Snow-capped mountains and a lake with a boat on

I come from a family of fishermen and skiers. We seek excitement and aren’t afraid of hard work. We are comfortable on top of high peaks in the dead of winter and traveling through the rough seas of the Pacific. We are not sailers. For as much time as we have spent navigating the ocean, we are collectively clueless when it comes to harnessing the power of wind to propel a vessel.

A sailboat in misty sea waters

Naturally, when the opportunity arose for my family to jump on board a sail boat in the East Fjords of Iceland, we didn’t hesitate. The promise of adventure and challenge lured us overseas.
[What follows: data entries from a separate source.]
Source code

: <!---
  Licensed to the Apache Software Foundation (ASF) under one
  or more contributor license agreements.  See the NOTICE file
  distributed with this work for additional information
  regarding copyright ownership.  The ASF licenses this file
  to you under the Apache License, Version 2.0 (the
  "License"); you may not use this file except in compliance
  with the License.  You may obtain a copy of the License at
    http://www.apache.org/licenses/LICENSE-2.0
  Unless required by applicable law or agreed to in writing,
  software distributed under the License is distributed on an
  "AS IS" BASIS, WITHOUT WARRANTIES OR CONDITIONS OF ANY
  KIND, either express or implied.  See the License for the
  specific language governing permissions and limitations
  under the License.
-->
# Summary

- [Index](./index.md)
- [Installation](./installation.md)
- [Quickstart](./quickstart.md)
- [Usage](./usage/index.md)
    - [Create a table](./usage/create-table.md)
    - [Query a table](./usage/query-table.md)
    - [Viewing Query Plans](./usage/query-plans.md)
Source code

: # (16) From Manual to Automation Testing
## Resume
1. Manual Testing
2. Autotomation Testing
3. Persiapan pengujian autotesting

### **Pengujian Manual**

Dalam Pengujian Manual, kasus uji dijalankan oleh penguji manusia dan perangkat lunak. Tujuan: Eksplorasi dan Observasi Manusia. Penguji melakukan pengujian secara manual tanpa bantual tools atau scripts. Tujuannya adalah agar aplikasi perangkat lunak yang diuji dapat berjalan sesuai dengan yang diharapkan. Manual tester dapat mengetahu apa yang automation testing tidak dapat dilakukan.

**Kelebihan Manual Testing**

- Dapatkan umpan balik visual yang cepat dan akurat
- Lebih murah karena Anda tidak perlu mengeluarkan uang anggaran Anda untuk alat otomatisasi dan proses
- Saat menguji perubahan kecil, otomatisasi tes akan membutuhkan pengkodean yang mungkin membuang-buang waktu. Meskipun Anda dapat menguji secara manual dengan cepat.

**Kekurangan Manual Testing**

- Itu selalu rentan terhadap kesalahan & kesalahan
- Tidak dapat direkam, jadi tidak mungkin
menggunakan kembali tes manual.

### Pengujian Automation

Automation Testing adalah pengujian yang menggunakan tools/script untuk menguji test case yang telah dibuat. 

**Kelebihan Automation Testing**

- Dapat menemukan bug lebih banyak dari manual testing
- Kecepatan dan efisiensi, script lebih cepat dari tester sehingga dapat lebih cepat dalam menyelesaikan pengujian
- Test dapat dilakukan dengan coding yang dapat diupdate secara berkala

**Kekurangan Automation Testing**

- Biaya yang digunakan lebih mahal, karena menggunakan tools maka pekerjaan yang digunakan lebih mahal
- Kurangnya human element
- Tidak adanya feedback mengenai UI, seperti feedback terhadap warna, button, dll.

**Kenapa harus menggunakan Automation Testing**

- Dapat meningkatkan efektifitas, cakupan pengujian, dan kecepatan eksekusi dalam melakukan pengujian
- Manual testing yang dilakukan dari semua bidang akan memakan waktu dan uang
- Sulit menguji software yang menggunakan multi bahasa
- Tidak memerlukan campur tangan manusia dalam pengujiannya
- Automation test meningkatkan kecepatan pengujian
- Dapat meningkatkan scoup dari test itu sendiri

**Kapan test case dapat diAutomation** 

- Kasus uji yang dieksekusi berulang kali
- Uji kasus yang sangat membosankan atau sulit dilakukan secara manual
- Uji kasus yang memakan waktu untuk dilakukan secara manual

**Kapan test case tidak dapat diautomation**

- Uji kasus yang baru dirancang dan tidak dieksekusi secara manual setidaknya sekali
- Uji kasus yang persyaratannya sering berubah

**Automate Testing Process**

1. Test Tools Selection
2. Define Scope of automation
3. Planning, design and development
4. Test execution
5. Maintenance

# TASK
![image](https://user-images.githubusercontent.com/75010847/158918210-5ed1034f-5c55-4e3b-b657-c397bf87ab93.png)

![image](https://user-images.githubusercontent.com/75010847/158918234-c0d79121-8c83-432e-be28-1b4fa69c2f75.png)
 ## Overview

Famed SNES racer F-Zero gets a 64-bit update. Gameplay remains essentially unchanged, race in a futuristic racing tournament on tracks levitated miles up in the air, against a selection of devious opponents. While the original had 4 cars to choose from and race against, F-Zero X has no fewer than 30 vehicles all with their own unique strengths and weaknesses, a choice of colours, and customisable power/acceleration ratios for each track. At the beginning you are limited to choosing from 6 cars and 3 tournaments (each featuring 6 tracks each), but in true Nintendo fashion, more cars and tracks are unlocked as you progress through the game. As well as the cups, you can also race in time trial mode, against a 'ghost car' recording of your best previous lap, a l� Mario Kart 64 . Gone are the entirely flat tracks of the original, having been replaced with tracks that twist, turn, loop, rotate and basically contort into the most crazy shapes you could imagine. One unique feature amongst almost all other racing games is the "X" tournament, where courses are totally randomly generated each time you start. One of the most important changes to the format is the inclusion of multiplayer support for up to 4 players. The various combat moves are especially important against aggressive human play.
As an added bonus to learning how to sail while in the East Fjords, we would be accessing remote skiing along the way.

A snowy mountain scene with a fjord running through it and explorers climbing to one of the peaks

Cold North Atlantic rain and heavy East winds pummeled the town of Reyðarfjörður, Iceland as we arrived at the harbour. We could see that it was snowing in the mountains but the town was wet and dreary. Byr, a beautiful 25m ketch rigged sailing vessel and our home for the next week, was tied to the dock. Her lines snapping taught and falling slack as she swayed with the wind.

McKenna Peterson sat on the deck of a boat wearing a thick, blue coat, red life jacket, gloves, red trousers and a pair of Xtratuf Legacy Boots

Upon arrival, we settled into our bunk rooms and decided to brave the weather to head out for a ski. Fresh snow and an evening break in the storm awaited us at the top of our 1,000 meter ascent. An exciting and enjoyable ski brought us right back down to Byr for a delicious dinner of lamb stew and fresh bread.

From behind view of a person skiing down a snowy slope, wearing a red jacket, backpack, gloves and brown trousers

The next morning, we let go our lines and sailed out of Reyðarfjörður destined for the adjacent fjord to the North. In moderate winds and lightly choppy seas, we shut down the engines and lifted the sails. The quiet serenity of the sails filling with wind invoked a peaceful calm and slowing of time. We sailed around the cape, heaving and adjusting the sails to alter our course and keep the heading.

McKenna Peterson and another family member sorting through rope for the sails on their boat. McKenna is wearing a bobble hat, red jacket, life jacket, black trousers and a pair of Xtratuf Legacy Boots

The physical work of moving sails to match the environment and the ship is as challenging as it is rewarding. We fell into a flow and, for a while, the idea of a destination escaped my mind. I wanted to keep sailing, moving with the cadence of the swell and feeling the power of Byr. We could go anywhere.

McKenna Peterson and family member stood on a rope platform on the bow of a boat

With the coastline of Iceland’s East Fjords being scarcely populated, it felt rugged and undeniably desolate. We were alone. The worn rock spires were intimidatingly beautiful and the contrast of fog on the deep blue ocean left a feeling of mystique. A portal had opened into a world that was new to me and I wanted to see it all.

Person looking up at a boat sail

Topographic maps aided us in finding our next ski destination. We chose a cirque with decent vertical relief and dropped anchor at the base, the plan being to hike and ski in the area for the next few days before setting sail again.

McKenna Peterson and family climbing up a mountain with their boat anchored to the shore below them

 A warm sun and long hours of daylight softened the snow, providing excellent ski conditions. We climbed couloirs, dodged rocks and made hero turns in perfect corn snow. We ate lunch next to waterfalls and took mid day naps on islands of moss. We laughed together, told stories from the past and connected over our collective ‘awe’ of the landscape over which we were traveling.

Person climbing a mountain with walking poles and  carrying skis with mountain cliffs and a fjord in the background

I felt overtaken by immense gratitude for my family; for their sense of adventure and willingness to dive into the unknown with humility and intrigue. We were learning how to sail, soaking in every bit of information and following our instincts to make the right moves at the right time. We were traveling through new mountains on skis, utilizing lifetimes of experience to navigate the terrain and find ourselves the best snow. We worked together, communicated, and allowed each other’s joy to amplify our own experience.

McKenna Peterson and family stood in front of mountains on a clear blue sky day, carrying skis and holding walking poles

There is nothing more profound than sharing a life changing experience with family. A grand adventure for us all.